[Work required] Copy verbatim the block of lines in the entries below whose first line contains "FINANCIERO PROGRAMADO 2019, 242: 30 -> 0" and whose last line contains "FISICO ACUMULADO 2017, 266: 20 -> 50". Leave out all other lines.

[Entries shown]
[Start of section]
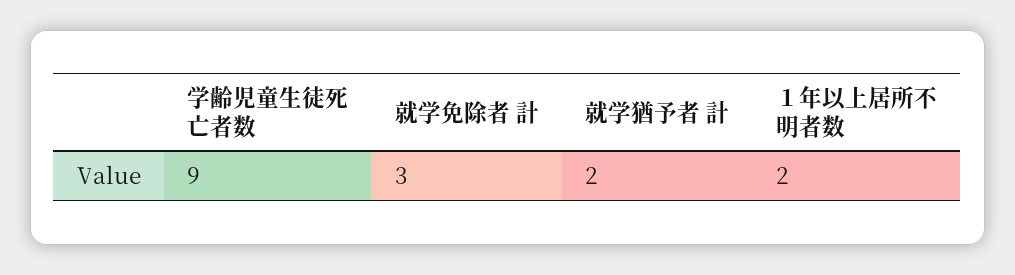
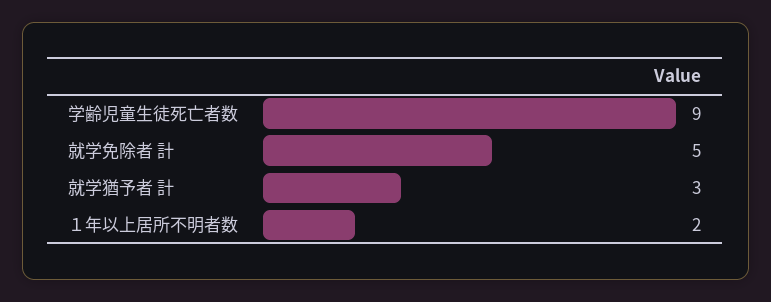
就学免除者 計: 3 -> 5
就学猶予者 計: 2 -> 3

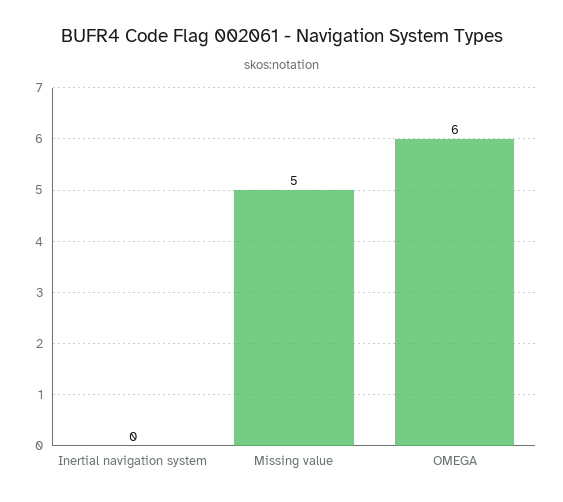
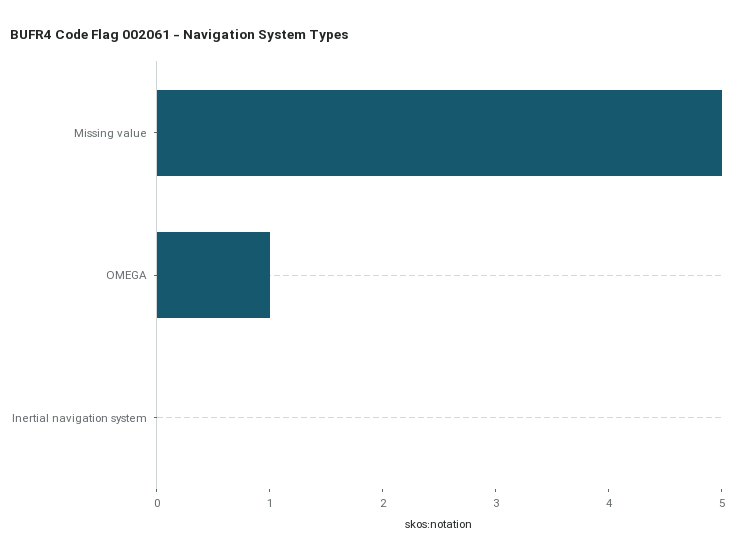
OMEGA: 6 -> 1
[End of section]
[Start of section]
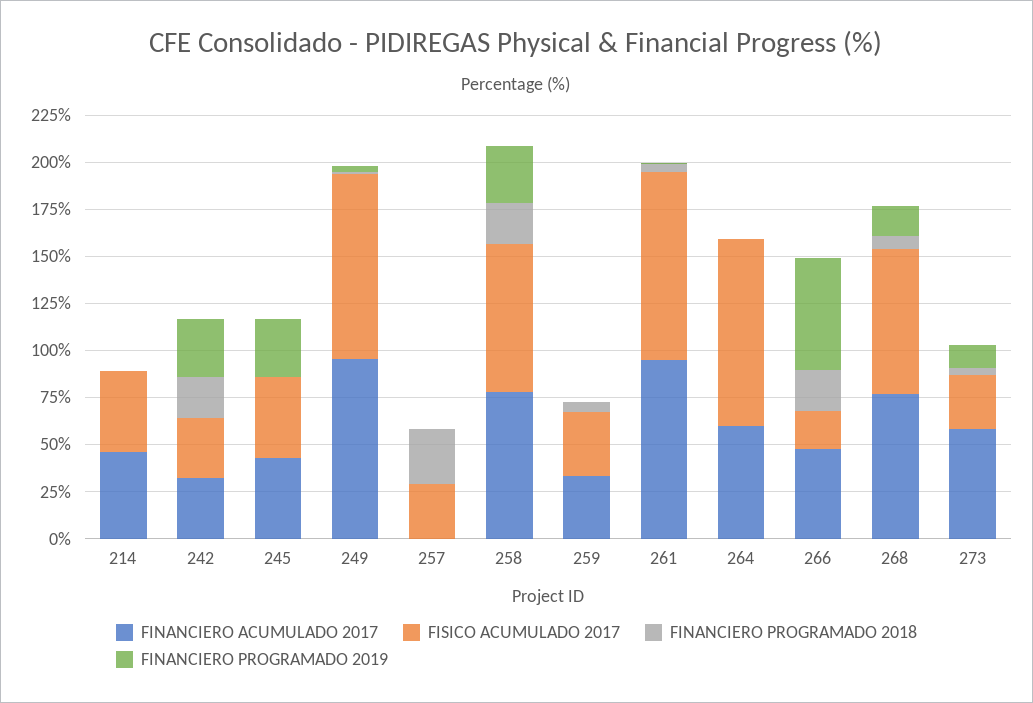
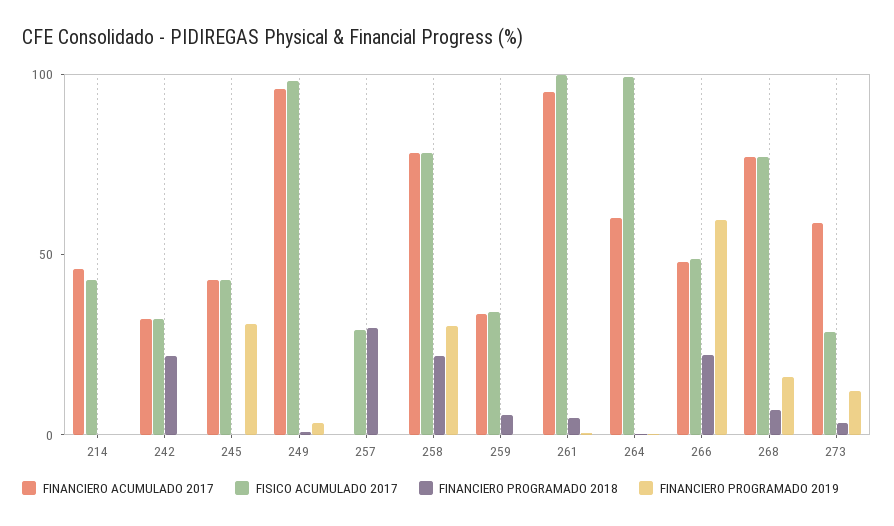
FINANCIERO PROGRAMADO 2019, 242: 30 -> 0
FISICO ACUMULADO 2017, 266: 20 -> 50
[End of section]
[Start of section]
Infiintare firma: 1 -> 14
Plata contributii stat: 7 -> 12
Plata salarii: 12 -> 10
[End of section]
[Result]
FINANCIERO PROGRAMADO 2019, 242: 30 -> 0
FISICO ACUMULADO 2017, 266: 20 -> 50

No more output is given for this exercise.